Does this actually prove that $V=R$?
Thanks
No, the fact that $V$ and $R$ “don’t exist” has nothing to do with whether or not $V=R.$ Instead of “they don’t exist,” we should probably say “they are not sets” instead for clarity, although it does literally mean they are not in our formal domain of discourse (at least if we are working in ZFC and not a class-set theory).

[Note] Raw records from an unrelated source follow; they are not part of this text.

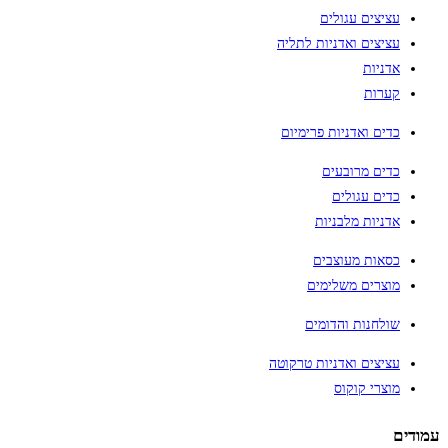
עציצים עגולים
עציצים ואדניות לתליה
אדניות
קערות
כדים ואדניות פרימיום
כדים מרובעים
כדים עגולים
אדניות מלבניות
כסאות מעוצבים
מוצרים משלימים
שולחנות והדומים
עציצים ואדניות טרקוטה
מוצרי קוקוס
עמודים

Quick review of what things mean. Given a property $\phi(x)$ (i.e. a formula in the first order language of set theory), we can (informally) consider the class of sets with this property. Here, the properties are $x=x,$ corresponding to $V,$ and $x\notin x,$ corresponding to $R.$
Sometimes for a given property, there is a set whose elements are exactly the sets with the given property. (For instance, the property $x\neq x$ is never true, so the empty set has exactly the elements with this property.) In that case we say “the class is a set”, or “it exists”, or whatever. But sometimes, we this is not the case as was shown for your two properties/classes.

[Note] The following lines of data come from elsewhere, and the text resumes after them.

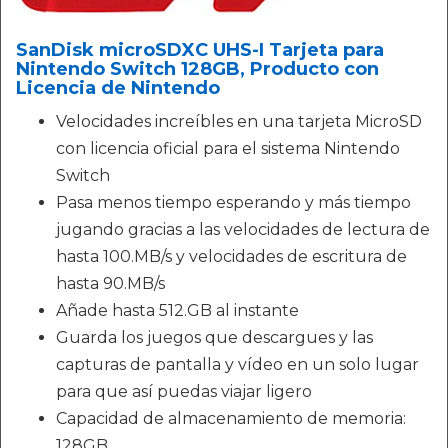
SanDisk microSDXC UHS-I Tarjeta para
Nintendo Switch 128GB, Producto con
Licencia de Nintendo
Velocidades increíbles en una tarjeta MicroSD
con licencia oficial para el sistema Nintendo
Switch
Pasa menos tiempo esperando y más tiempo
jugando gracias a las velocidades de lectura de
hasta 100.MB/s y velocidades de escritura de
hasta 90.MB/s
Añade hasta 512.GB al instante
Guarda los juegos que descargues y las
capturas de pantalla y vídeo en un solo lugar
para que así puedas viajar ligero
Capacidad de almacenamiento de memoria:
128GB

Two classes being equal means one’s defining property holds if and only if the other’s does. For $V,$ the defining property is $x=x,$ which always holds (thus $V$ is the class of all sets) and for $R$ it is the substantially less trivial $x\notin x,$ which makes $R$ the class of all sets that don’t contain themselves. So $V=R$ means that every set doesn’t contain itself. Expressed in the language of set theory, it is the sentence: $\forall x(x\notin x).$
As I said before, whether this is true or not has nothing to do with the Russel’s paradox arguments for why $V$ and $R$ are not sets. If we have the axiom of Foundation, as we do in ZF, then it is true since Foundation implies a set cannot contain itself. If we don’t have the axiom of foundation, it is undecidable. There are consistent (relative to ZF minus foundation) “anti-foundation” axioms one can assume in place of foundation that imply $V\neq R.$ (Including simply taking $\exists x (x\in x)$ as an axiom, though there are more interesting options.)